Il est certain que Barack Obama n'est pas seulement habité par la mélancolie ces jours-ci. À moins d'une surprise, son parti perdra la majorité au Sénat, un résultat qui sera attribué en bonne partie à son impopularité.

En vérité, le président est «un peu frustré» de la campagne menée par les candidats démocrates au Sénat, selon son ancien stratège David Axelrod, qui s'est confié au Washington Post. Non seulement ceux-ci ont négligé de défendre son bilan économique, mais certains d'entre eux ont également tout fait pour ne pas avoir à dire publiquement qu'ils avaient voté pour lui en 2008 et 2012.

«Je respecte le caractère sacré de l'urne», a notamment déclaré Allison Lundergan Grimes, candidate démocrate au Kentucky, refusant de répondre à trois questions sur le sujet lors d'une rencontre avec l'équipe éditoriale du Courier-Journal de Louisville.

Ce sauve-qui-peut général n'est pas tout à fait incompréhensible. Plusieurs candidats démocrates briguent ou défendent des sièges au Sénat dans des États conservateurs où le nom de Barack Obama a toujours été radioactif.

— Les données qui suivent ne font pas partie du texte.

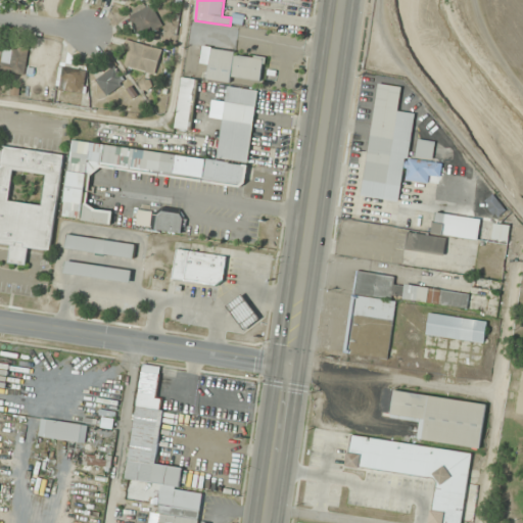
[(161,27),(152,5),(130,14),(138,36),(161,27)]
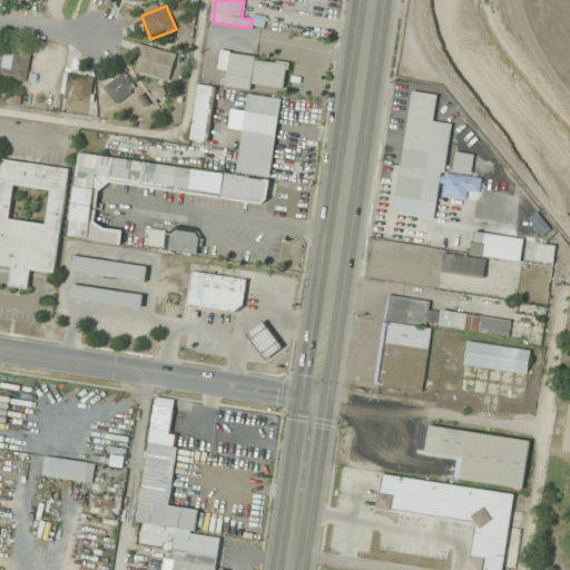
[(176,53),(140,43),(133,71),(168,81),(176,53)]
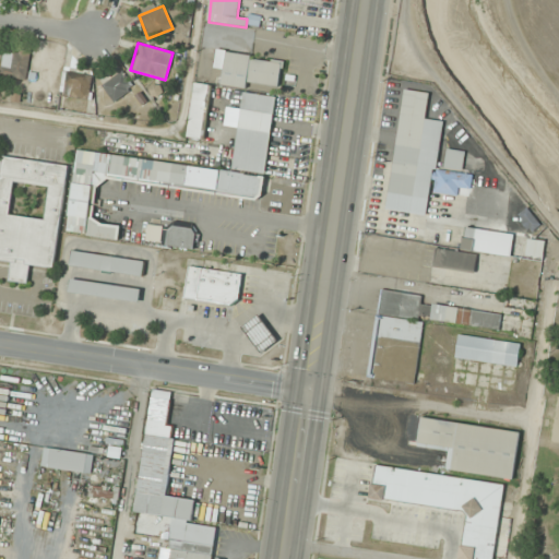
[(27,78),(27,50),(2,50),(2,78),(27,78)]
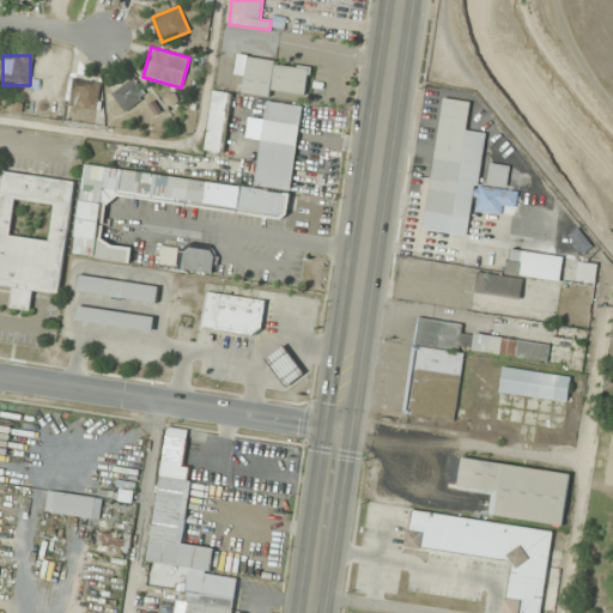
[(235,74),(244,76),(242,93),(271,98),(271,91),(307,95),(310,65),(237,55),(235,74)]
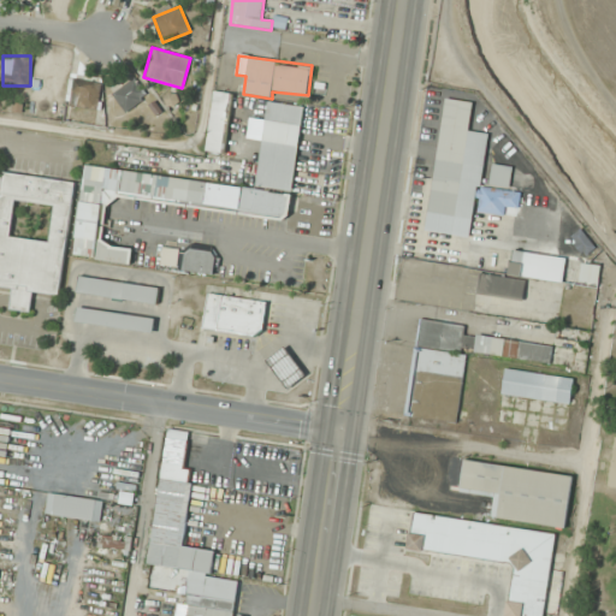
[(147,96),(135,78),(112,93),(124,112),(147,96)]
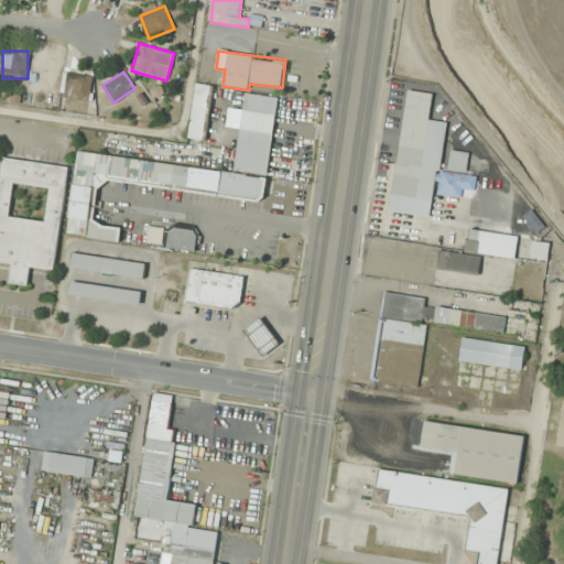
[(63,98),(91,98),(91,74),(63,74),(63,98)]
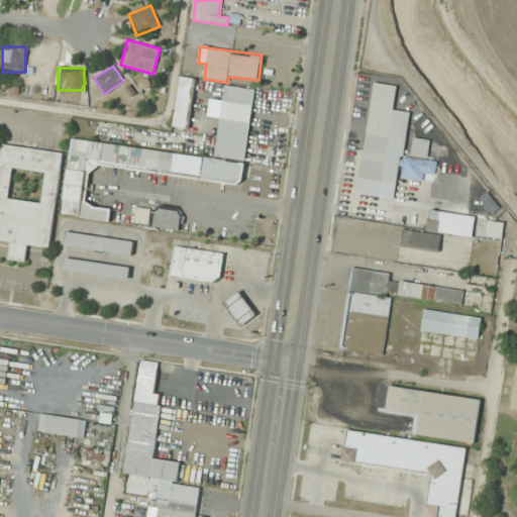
[(194,79),(180,77),(173,126),(187,128),(194,79)]
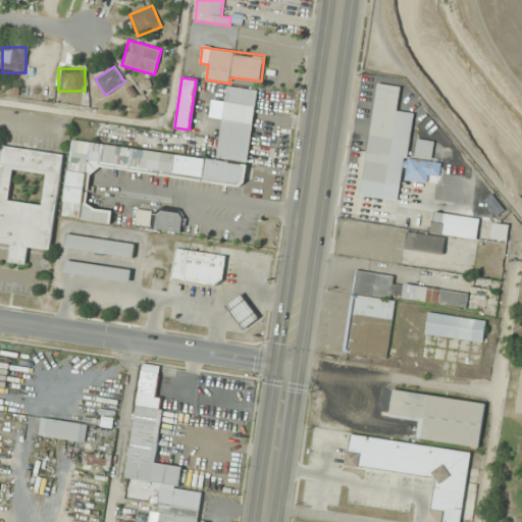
[(361,196),(399,201),(402,178),(427,183),(428,174),(439,176),(440,163),(407,159),(413,114),(398,112),(401,88),(376,85),(361,196)]
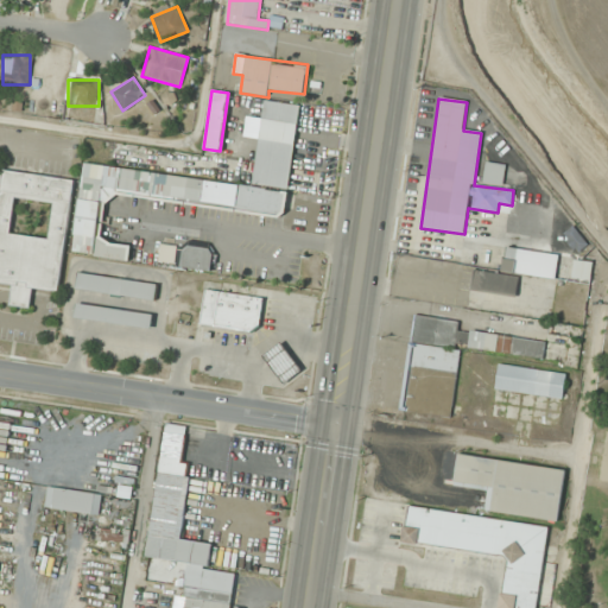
[(253,184),(289,189),(299,105),(264,100),(253,184)]
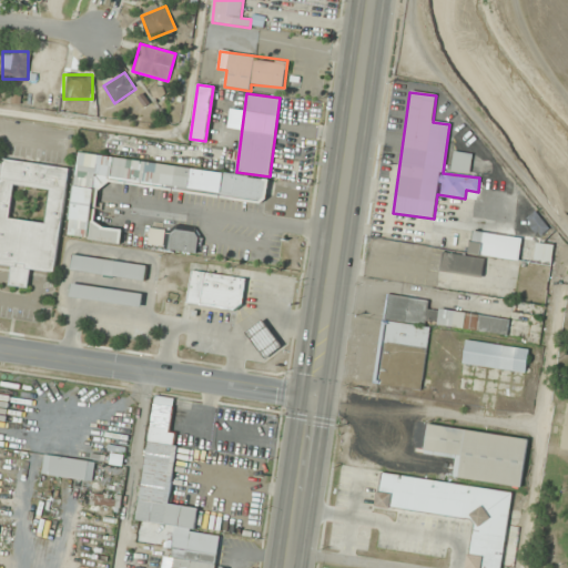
[(470,172),(470,131),(455,131),(454,172),(470,172)]
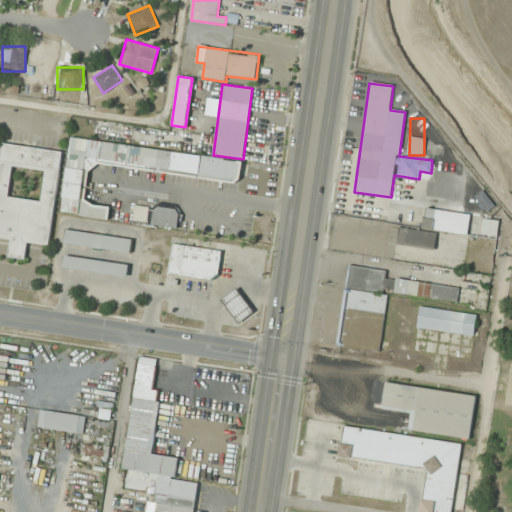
[(60,213),(107,219),(109,207),(83,203),(89,161),(239,181),(241,160),(71,138),(60,213)]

D'autres font campagne dans des États plus disputés, dont le Colorado, l'Iowa et le New Hampshire, où la popularité du locataire de la Maison-Blanche a chuté depuis l'élection présidentielle de 2012.

Des crises qui collent au président

Une chute attribuable en partie à diverses crises, dont la montée du groupe État islamique, la réponse des autorités sanitaires américaines à l'Ebola et l'afflux de mineurs clandestins à la frontière avec le Mexique, crises qui ont permis aux républicains de mettre en cause, à tort ou à raison, la compétence du président.

Cette chute de popularité n'est pas non plus étrangère à un malaise parmi la classe moyenne concernant l'économie. Malgré l'amélioration de plusieurs indicateurs, la rémunération de millions d'Américains a stagné ou diminué au cours des dernières années.

D'où la décision de nombreux candidats démocrates d'éviter de se vanter des progrès économiques réalisés sous Barack Obama.

Mais cette distanciation aura été d'une efficacité douteuse. Elle n'a certainement pas empêché les républicains d'associer leurs adversaires à Barack Obama et à ses politiques. Et elle a confiné les démocrates à une position défensive, alors qu'ils auraient pu passer à l'attaque en accusant notamment les républicains d'avoir contribué à la compression des revenus par leur refus d'augmenter le salaire minimum fédéral ou de stimuler encore davantage l'économie au moyen d'investissements dans les infrastructures.

Cette approche plus énergique, Barack Obama aura été à peu près le seul à l'adopter en cette saison électorale.

«Il faut que les républicains au Congrès cessent de bloquer la hausse du salaire minimum et donnent une augmentation à l'Amérique!», a-t-il lancé vendredi lors d'un déplacement à Providence, dans le Rhode Island. «Si le salaire minimum passait à 10,10$ de l'heure, quelque 28 millions d'Américains en profiteraient.»

Mais la dernière campagne de Barack Obama se soldera vraisemblablement par un échec qui compliquera encore davantage sa tâche au cours de ses deux dernières années à la Maison-Blanche.

Et on ne saura jamais si le résultat des élections de mi-mandat aurait été différent si les candidats démocrates avaient défendu le bilan du président avec autant d'enthousiasme qu'un Paul Krugman, par exemple. Dans le plus récent numéro du magazine Rolling Stone, le chroniqueur du New York Times et prix Nobel d'économie range Barack Obama parmi les «plus grands présidents des États-Unis», saluant sa réforme de la santé («certes imparfaite, mais qui représente un grand pas en avant»), sa réforme du système financier, sa gestion économique («meilleure que celle de bien des pays occidentaux») et sa politique environnementale.

Dans les prochains jours, Barack Obama pourra toujours lire l'article du Rolling Stone pour se consoler.